[[ Selected text, beginning ]]

To show/hide columns or rearrange their order, click on the icon in the top corner.
Due to the nature of Rapid Word Collection, Data Entry in The Combine does not support the addition of definitions or parts of speech. However, if the project has imported data in which definitions or parts of speech were already present, additional columns will be available in the Review Entries table.
Sorting and Filtering
There are icons at the top of each column to filter and sort the data.
In a column with predominantly text content (Vernacular, Glosses, Note, or Flag), you can sort alphabetically or filter with a text search. By default, the text search is a fuzzy match: it is not case sensitive and it allows for one or two typos. If you want exact text matches, use quotes around your filter.
In the Number of Senses column or Pronunciations column, you can sort or filter by the number of senses or recordings that entries have. In the Pronunciations column, you can also filter by speaker name.
In the Domains column, sorting is numerical by each entry's least domain id. To filter by domain, type a domain id with or without periods. For example, "8111" and "8.1.1.1" both show all entries with a sense in domain 8.1.1.1. To also include subdomains, add a final period to your filter. For example, "8111." includes domains "8.1.1.1", "8.1.1.1.1", and "8.1.1.1.2". Filter with just a period (".") to show all entries with any semantic domain.
Editing Entry Rows
You can record, play, or delete an entry's audio recordings by using the icons in the Pronunciations () column.
To edit any other part of an entry, click the edit icon in the initial column.
You can delete an entire entry by clicking the delete icon in the final column.
Merge Duplicates
This tool automatically finds sets of potential duplicate entries (up to 5 entries in each set, and up to 12 sets in each pass). First it presents sets of words with identical vernacular forms. Then it presents sets with similar vernacular forms or identical glosses (or definitions).

[[ Selected text, end ]]
[[ Record set, beginning ]]

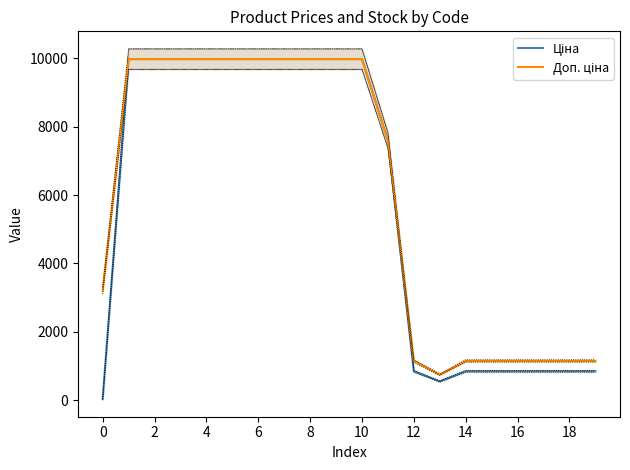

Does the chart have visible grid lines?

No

[[ Record set, end ]]
[[ Record set, beginning ]]

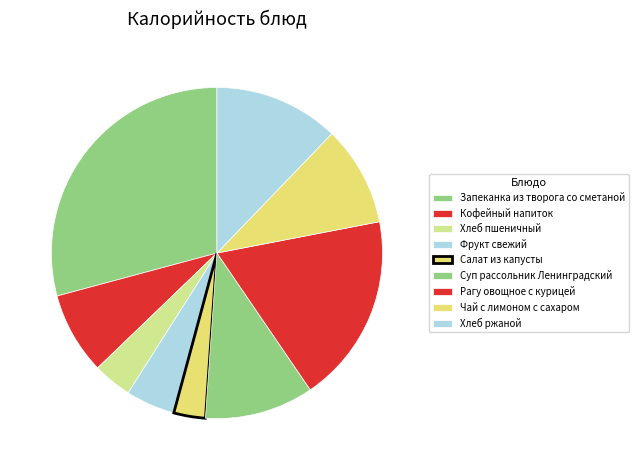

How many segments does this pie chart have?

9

[[ Record set, end ]]

Exercise goal:
Please rewrite the section of the sorting and filtering text between "In a column" and "by speaker name.", inclusive, putting "keyword search" wherever "text search" appears.

Finished task:
In a column with predominantly text content (Vernacular, Glosses, Note, or Flag), you can sort alphabetically or filter with a keyword search. By default, the keyword search is a fuzzy match: it is not case sensitive and it allows for one or two typos. If you want exact text matches, use quotes around your filter.
In the Number of Senses column or Pronunciations column, you can sort or filter by the number of senses or recordings that entries have. In the Pronunciations column, you can also filter by speaker name.